Hana Andronikova was born in Zlín, Czech Republic in 1967. She studied English and Czech literature at Charles University in Prague. She turned to writing full time after many years of working in the corporate financial sector, and won instant acclaim for her first novel, The Sound of the Sundial (Knižní klub, 2001) receiving the Czech Book Club Literary Award and the Magnesia Litera Award for Best New Discovery in 2002. Her book of short stories Heart on a Hook (Petrov, 2002), cemented her national literary reputation, and in 2007 she was sponsored by the U.S. State Department to attend the International Writing Program at the prestigious Iowa Writers’ Workshop. She was particularly noted for her use of time as a structural element in the narrative, and her skill at conveying intimate and dramatic moments using terse sentences and fragments. She was diagnosed with breast cancer shortly after her return home. Her book Heaven Has no Ground (Odeon, 2010) is a personal chronicle of her fight with illness and the looming possibility of death. For this work, she won the Magnesia Litera again in 2011, but lost the battle for her life at the end of that same year.

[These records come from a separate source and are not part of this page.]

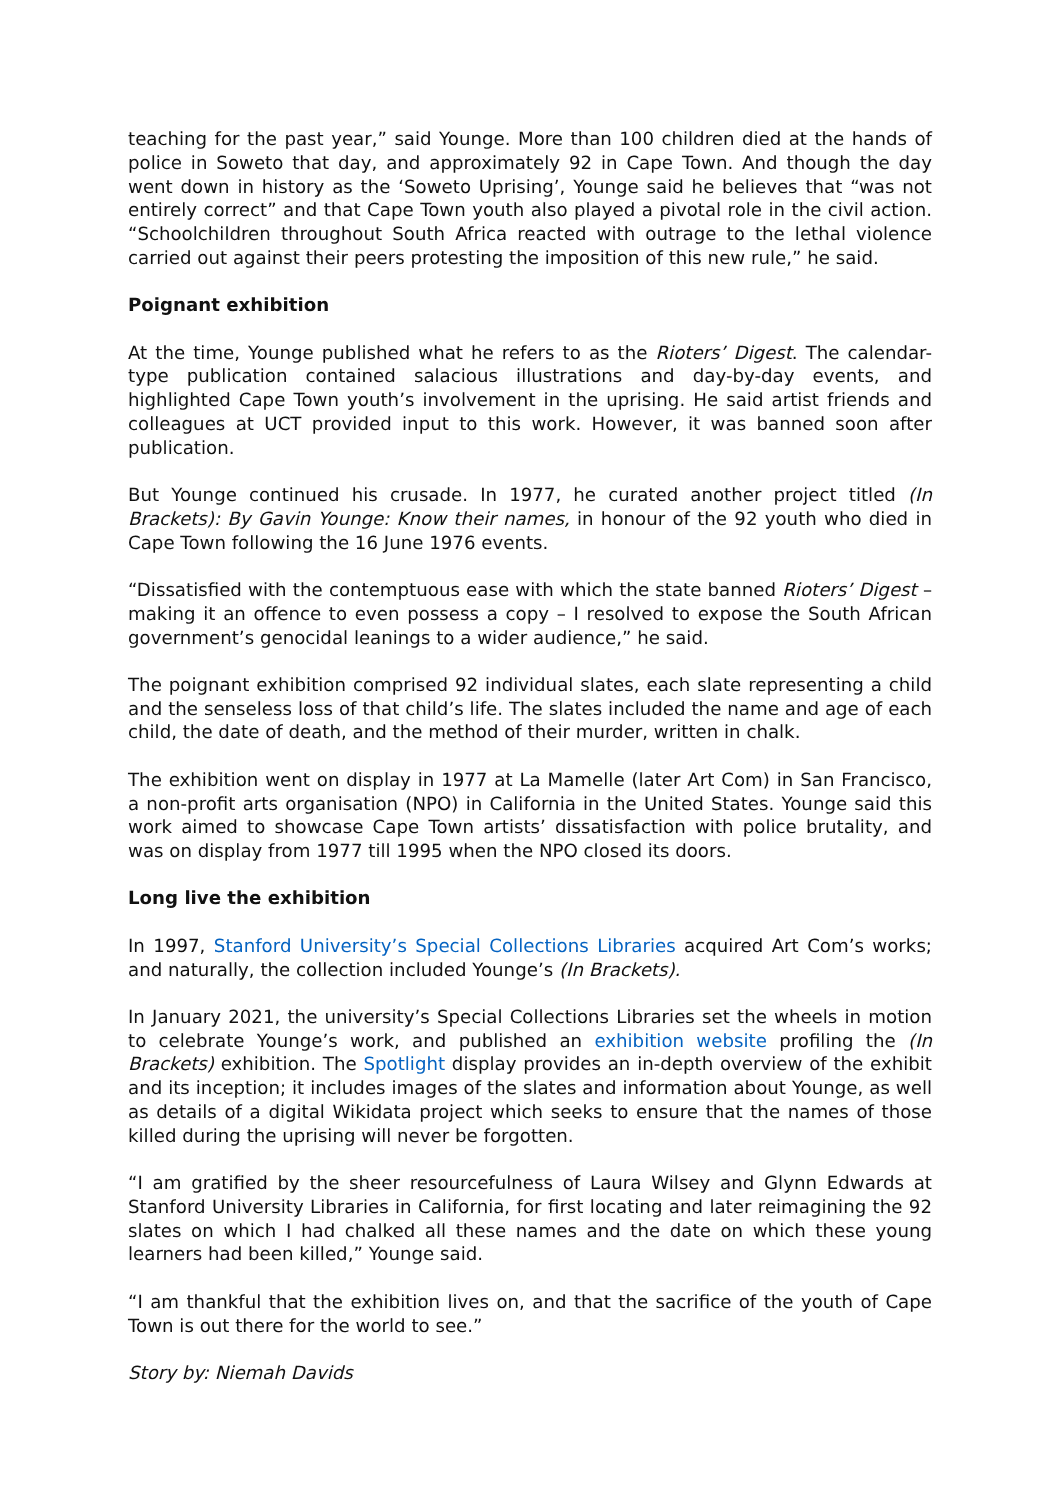teaching for the past year,” said Younge. More than 100 children died at the hands of police in Soweto that day, and approximately 92 in Cape Town. And though the day went down in history as the ‘Soweto Uprising’, Younge said he believes that “was not entirely correct” and that Cape Town youth also played a pivotal role in the civil action. “Schoolchildren throughout South Africa reacted with outrage to the lethal violence carried out against their peers protesting the imposition of this new rule,” he said.
Poignant exhibition
At the time, Younge published what he refers to as the Rioters’ Digest. The calendar-type publication contained salacious illustrations and day-by-day events, and highlighted Cape Town youth’s involvement in the uprising. He said artist friends and colleagues at UCT provided input to this work. However, it was banned soon after publication.
But Younge continued his crusade. In 1977, he curated another project titled (In Brackets): By Gavin Younge: Know their names, in honour of the 92 youth who died in Cape Town following the 16 June 1976 events.
“Dissatisfied with the contemptuous ease with which the state banned Rioters’ Digest – making it an offence to even possess a copy – I resolved to expose the South African government’s genocidal leanings to a wider audience,” he said.
The poignant exhibition comprised 92 individual slates, each slate representing a child and the senseless loss of that child’s life. The slates included the name and age of each child, the date of death, and the method of their murder, written in chalk.
The exhibition went on display in 1977 at La Mamelle (later Art Com) in San Francisco, a non-profit arts organisation (NPO) in California in the United States. Younge said this work aimed to showcase Cape Town artists’ dissatisfaction with police brutality, and was on display from 1977 till 1995 when the NPO closed its doors.
Long live the exhibition
In 1997, Stanford University’s Special Collections Libraries acquired Art Com’s works; and naturally, the collection included Younge’s (In Brackets).
In January 2021, the university’s Special Collections Libraries set the wheels in motion to celebrate Younge’s work, and published an exhibition website profiling the (In Brackets) exhibition. The Spotlight display provides an in-depth overview of the exhibit and its inception; it includes images of the slates and information about Younge, as well as details of a digital Wikidata project which seeks to ensure that the names of those killed during the uprising will never be forgotten.
“I am gratified by the sheer resourcefulness of Laura Wilsey and Glynn Edwards at Stanford University Libraries in California, for first locating and later reimagining the 92 slates on which I had chalked all these names and the date on which these young learners had been killed,” Younge said.
“I am thankful that the exhibition lives on, and that the sacrifice of the youth of Cape Town is out there for the world to see.”
Story by: Niemah Davids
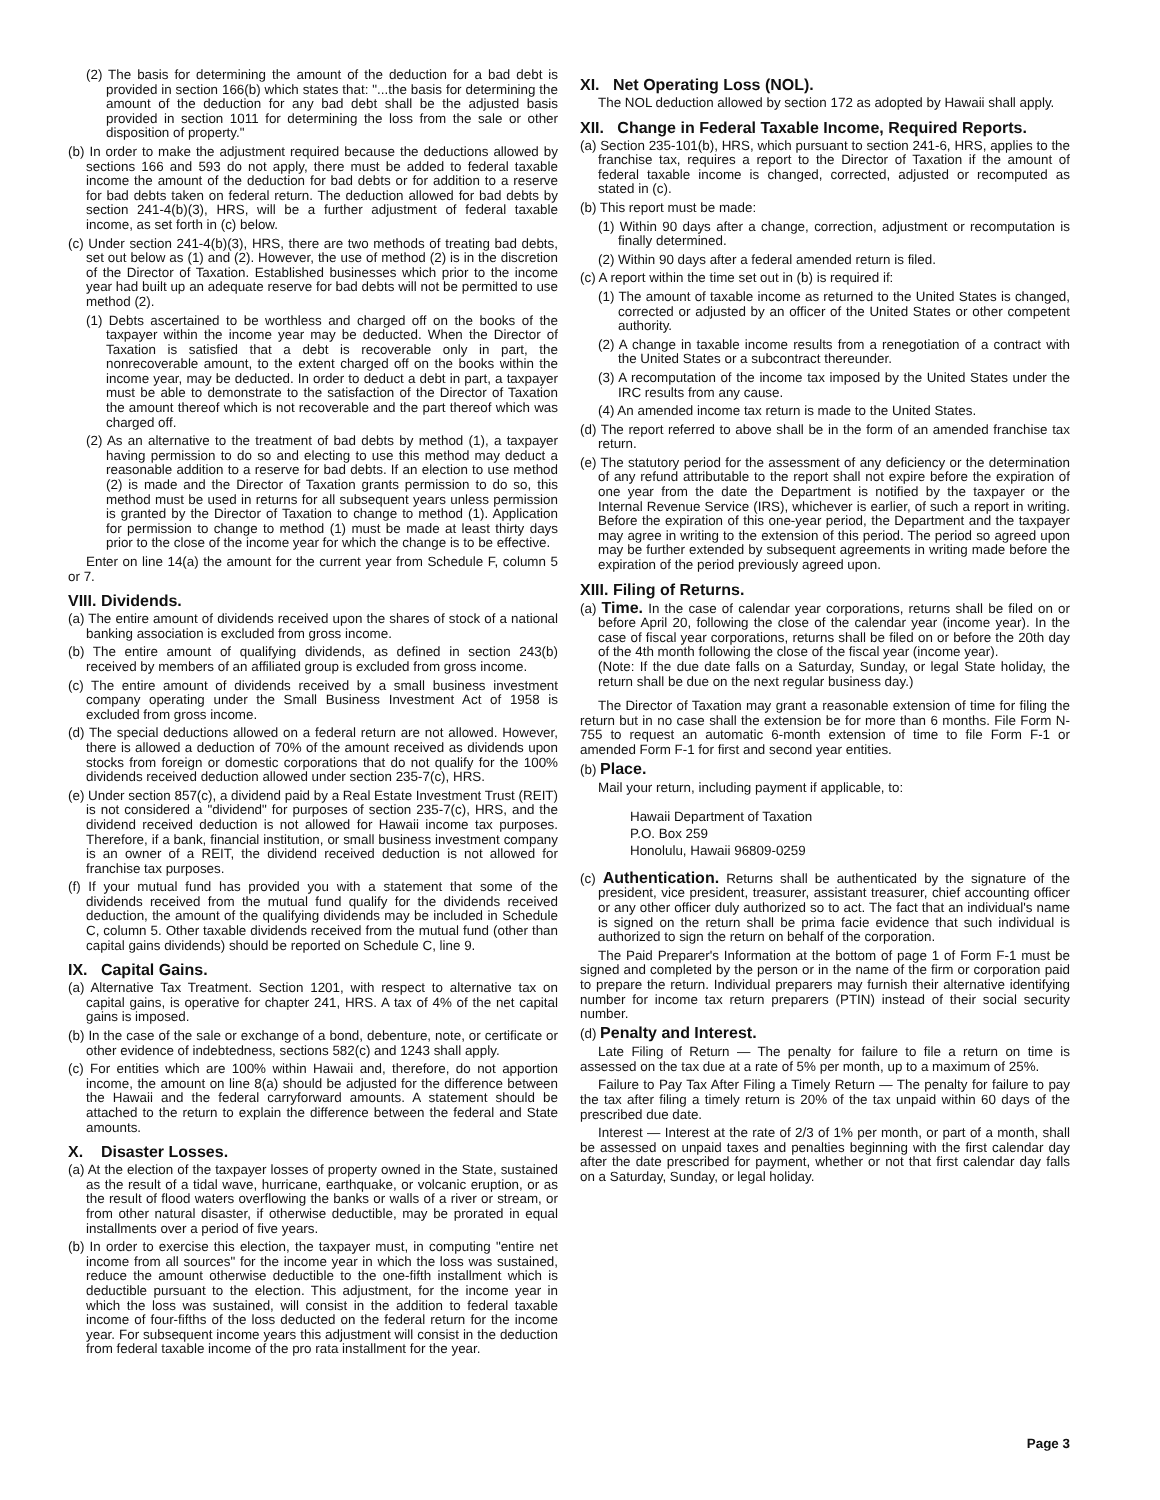(2) The basis for determining the amount of the deduction for a bad debt is provided in section 166(b) which states that: "...the basis for determining the amount of the deduction for any bad debt shall be the adjusted basis provided in section 1011 for determining the loss from the sale or other disposition of property."
(b) In order to make the adjustment required because the deductions allowed by sections 166 and 593 do not apply, there must be added to federal taxable income the amount of the deduction for bad debts or for addition to a reserve for bad debts taken on federal return. The deduction allowed for bad debts by section 241-4(b)(3), HRS, will be a further adjustment of federal taxable income, as set forth in (c) below.
(c) Under section 241-4(b)(3), HRS, there are two methods of treating bad debts, set out below as (1) and (2). However, the use of method (2) is in the discretion of the Director of Taxation. Established businesses which prior to the income year had built up an adequate reserve for bad debts will not be permitted to use method (2).
(1) Debts ascertained to be worthless and charged off on the books of the taxpayer within the income year may be deducted. When the Director of Taxation is satisfied that a debt is recoverable only in part, the nonrecoverable amount, to the extent charged off on the books within the income year, may be deducted. In order to deduct a debt in part, a taxpayer must be able to demonstrate to the satisfaction of the Director of Taxation the amount thereof which is not recoverable and the part thereof which was charged off.
(2) As an alternative to the treatment of bad debts by method (1), a taxpayer having permission to do so and electing to use this method may deduct a reasonable addition to a reserve for bad debts. If an election to use method (2) is made and the Director of Taxation grants permission to do so, this method must be used in returns for all subsequent years unless permission is granted by the Director of Taxation to change to method (1). Application for permission to change to method (1) must be made at least thirty days prior to the close of the income year for which the change is to be effective.
Enter on line 14(a) the amount for the current year from Schedule F, column 5 or 7.
VIII. Dividends.
(a) The entire amount of dividends received upon the shares of stock of a national banking association is excluded from gross income.
(b) The entire amount of qualifying dividends, as defined in section 243(b) received by members of an affiliated group is excluded from gross income.
(c) The entire amount of dividends received by a small business investment company operating under the Small Business Investment Act of 1958 is excluded from gross income.
(d) The special deductions allowed on a federal return are not allowed. However, there is allowed a deduction of 70% of the amount received as dividends upon stocks from foreign or domestic corporations that do not qualify for the 100% dividends received deduction allowed under section 235-7(c), HRS.
(e) Under section 857(c), a dividend paid by a Real Estate Investment Trust (REIT) is not considered a "dividend" for purposes of section 235-7(c), HRS, and the dividend received deduction is not allowed for Hawaii income tax purposes. Therefore, if a bank, financial institution, or small business investment company is an owner of a REIT, the dividend received deduction is not allowed for franchise tax purposes.
(f) If your mutual fund has provided you with a statement that some of the dividends received from the mutual fund qualify for the dividends received deduction, the amount of the qualifying dividends may be included in Schedule C, column 5. Other taxable dividends received from the mutual fund (other than capital gains dividends) should be reported on Schedule C, line 9.
IX. Capital Gains.
(a) Alternative Tax Treatment. Section 1201, with respect to alternative tax on capital gains, is operative for chapter 241, HRS. A tax of 4% of the net capital gains is imposed.
(b) In the case of the sale or exchange of a bond, debenture, note, or certificate or other evidence of indebtedness, sections 582(c) and 1243 shall apply.
(c) For entities which are 100% within Hawaii and, therefore, do not apportion income, the amount on line 8(a) should be adjusted for the difference between the Hawaii and the federal carryforward amounts. A statement should be attached to the return to explain the difference between the federal and State amounts.
X. Disaster Losses.
(a) At the election of the taxpayer losses of property owned in the State, sustained as the result of a tidal wave, hurricane, earthquake, or volcanic eruption, or as the result of flood waters overflowing the banks or walls of a river or stream, or from other natural disaster, if otherwise deductible, may be prorated in equal installments over a period of five years.
(b) In order to exercise this election, the taxpayer must, in computing "entire net income from all sources" for the income year in which the loss was sustained, reduce the amount otherwise deductible to the one-fifth installment which is deductible pursuant to the election. This adjustment, for the income year in which the loss was sustained, will consist in the addition to federal taxable income of four-fifths of the loss deducted on the federal return for the income year. For subsequent income years this adjustment will consist in the deduction from federal taxable income of the pro rata installment for the year.
XI. Net Operating Loss (NOL).
The NOL deduction allowed by section 172 as adopted by Hawaii shall apply.
XII. Change in Federal Taxable Income, Required Reports.
(a) Section 235-101(b), HRS, which pursuant to section 241-6, HRS, applies to the franchise tax, requires a report to the Director of Taxation if the amount of federal taxable income is changed, corrected, adjusted or recomputed as stated in (c).
(b) This report must be made:
(1) Within 90 days after a change, correction, adjustment or recomputation is finally determined.
(2) Within 90 days after a federal amended return is filed.
(c) A report within the time set out in (b) is required if:
(1) The amount of taxable income as returned to the United States is changed, corrected or adjusted by an officer of the United States or other competent authority.
(2) A change in taxable income results from a renegotiation of a contract with the United States or a subcontract thereunder.
(3) A recomputation of the income tax imposed by the United States under the IRC results from any cause.
(4) An amended income tax return is made to the United States.
(d) The report referred to above shall be in the form of an amended franchise tax return.
(e) The statutory period for the assessment of any deficiency or the determination of any refund attributable to the report shall not expire before the expiration of one year from the date the Department is notified by the taxpayer or the Internal Revenue Service (IRS), whichever is earlier, of such a report in writing. Before the expiration of this one-year period, the Department and the taxpayer may agree in writing to the extension of this period. The period so agreed upon may be further extended by subsequent agreements in writing made before the expiration of the period previously agreed upon.
XIII. Filing of Returns.
(a) Time. In the case of calendar year corporations, returns shall be filed on or before April 20, following the close of the calendar year (income year). In the case of fiscal year corporations, returns shall be filed on or before the 20th day of the 4th month following the close of the fiscal year (income year).
(Note: If the due date falls on a Saturday, Sunday, or legal State holiday, the return shall be due on the next regular business day.)
The Director of Taxation may grant a reasonable extension of time for filing the return but in no case shall the extension be for more than 6 months. File Form N-755 to request an automatic 6-month extension of time to file Form F-1 or amended Form F-1 for first and second year entities.
(b) Place.
Mail your return, including payment if applicable, to:
Hawaii Department of Taxation
P.O. Box 259
Honolulu, Hawaii 96809-0259
(c) Authentication. Returns shall be authenticated by the signature of the president, vice president, treasurer, assistant treasurer, chief accounting officer or any other officer duly authorized so to act. The fact that an individual's name is signed on the return shall be prima facie evidence that such individual is authorized to sign the return on behalf of the corporation.
The Paid Preparer's Information at the bottom of page 1 of Form F-1 must be signed and completed by the person or in the name of the firm or corporation paid to prepare the return. Individual preparers may furnish their alternative identifying number for income tax return preparers (PTIN) instead of their social security number.
(d) Penalty and Interest.
Late Filing of Return — The penalty for failure to file a return on time is assessed on the tax due at a rate of 5% per month, up to a maximum of 25%.
Failure to Pay Tax After Filing a Timely Return — The penalty for failure to pay the tax after filing a timely return is 20% of the tax unpaid within 60 days of the prescribed due date.
Interest — Interest at the rate of 2/3 of 1% per month, or part of a month, shall be assessed on unpaid taxes and penalties beginning with the first calendar day after the date prescribed for payment, whether or not that first calendar day falls on a Saturday, Sunday, or legal holiday.
Page 3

She was 44 years old.

David Short graduated with a BA in Russian with French from the University of Birmingham (United Kingdom) in 1965 and spent 1966–72 in Prague, studying, working, and translating. He taught Czech and Slovak at the School of Slavonic and East European Studies in London from 1973 to 2011. Among his literary publications are Bohumil Hrabal: Pirouettes on a Postage Stamp (Prague: Karolinum, 2008) and Vítězslav Nezval: Valerie and her Week of Wonders (Prague: Twisted Spoon Press & Jeppe Press, 2005). He has translated a wide range of literary and academic texts and has won awards both for translations and for his contribution to Czech and Slovak studies. In 2004, he was awarded the Czech Minister of Culture’s Artis Bohemicae Amicis medal and the Medal of the Comenius University in Bratislava.